- Texto selecionado
# # # # #
Os filmes da minha vida (39)

Pedro Correia, 31.03.12

 

O PADRINHO:

O CRIME ELEVADO A OBRA DE ARTE

 

Pauline Kael chamou-lhe "uma visão épica da corrupção da América": O Padrinho estreou-se há 40 anos, com aplauso simultâneo do público e da crítica, mantendo hoje o estatuto de obra-prima que adquiriu logo de início. Vincent Canby, no New York Times, foi certeiro na crítica de estreia ao definir este filme como "uma das mais brutais e tocantes crónicas do crime na vida americana desde sempre concebidas na esfera da cultura popular".

A interpretação de Marlon Brando, com os seus tiques adequados à figura de Vito Corleone, integrou-se na iconografia contemporânea, tal como a frase "vou fazer-lhe uma proposta que ele não pode recusar" - uma das mais célebres de toda a história do cinema - ou cenas como a da cabeça de cavalo, que valeu indignadas críticas ao realizador da parte de activistas dos direitos dos animais aparentemente indiferentes, por outro lado, à morte de mais de 30 personagens durante esta longa-metragem, que dura 178 minutos.

Aquela que deveria ser uma rotineira e banal fita de gangsters eleva-se ao estatuto reservado às óperas de Verdi graças a um jovem cineasta contratado em 1971 pelo patrão da Paramount, Robert Evans, que pretendia alguém que "pusesse cheiro a esparguete" no filme. Esse cineasta, Francis Ford Coppola, acabou por ser escolhido fundamentalmente pela sua condição de italo-americano depois das recusas de realizadores consagrados, como Arthur Penn e Peter Yates.
# # # # #
- Tarefa A
Responda, com base no texto sobre O Padrinho:
(i) Há quantos anos o filme se estreou?
(ii) Quantos minutos dura a longa-metragem?
(iii) Quem contratou o jovem cineasta em 1971?
- Tarefa B
Dê continuidade ao texto sobre O Padrinho a partir da última frase apresentada.

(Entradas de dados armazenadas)
# # # # #
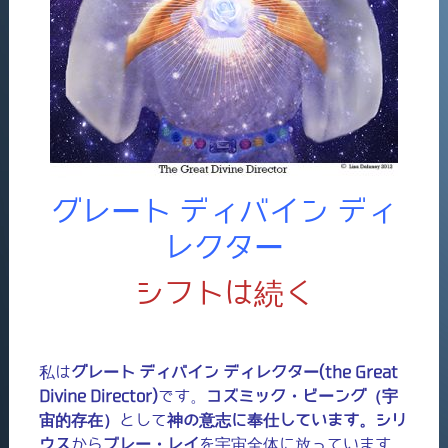
グレート ディバイン ディ
レクター
シフトは続く
私は
グレート ディバイン ディレクター(the Great
Divine Director)
です。
コズミック・ビーング（宇
宙的存在）
として
神の意志に奉仕しています。シリ
ウス
から
ブレー・レイ
を宇宙全体に放っています。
# # # # #
- Resposta A
(i) Há 40 anos.
(ii) 178 minutos.
(iii) Robert Evans, o patrão da Paramount.

- Resposta B
Não podia ter havido escolha mais acertada: Coppola filmou O Padrinho com o requinte de um virtuoso do espectáculo visual, contando com as colaborações modelares de profissionais como Gordon Willis, responsável pela extraordinária fotografia em que predominam deliberadamente tons escuros e frios, e Nino Rota, autor da inesquecível banda sonora que logo passou a ser trauteada no mundo inteiro. A sua determinação ficou bem evidente no vitorioso braço de ferro que manteve com Evans para a escolha de Marlon Brando no papel de Corleone numa altura em que nenhum magnata do cinema queria ouvir falar no intérprete de Há Lodo no Cais, famoso por ganhar muito e trabalhar pouco.

Mas Brando, que precisava de dinheiro, esforçou-se ao ponto de aceitar submeter-se pela primeira vez a um teste cinematográfico. A história desse teste - que levou o relutante Evans a confiar-lhe o papel principal do filme - entrou também na lenda de Hollywood: o actor (que viria a ganhar o Óscar) apareceu quase irreconhecível, com o cabelo escurecido com graxa para sapatos e as bochechas insufladas com lenços de papel.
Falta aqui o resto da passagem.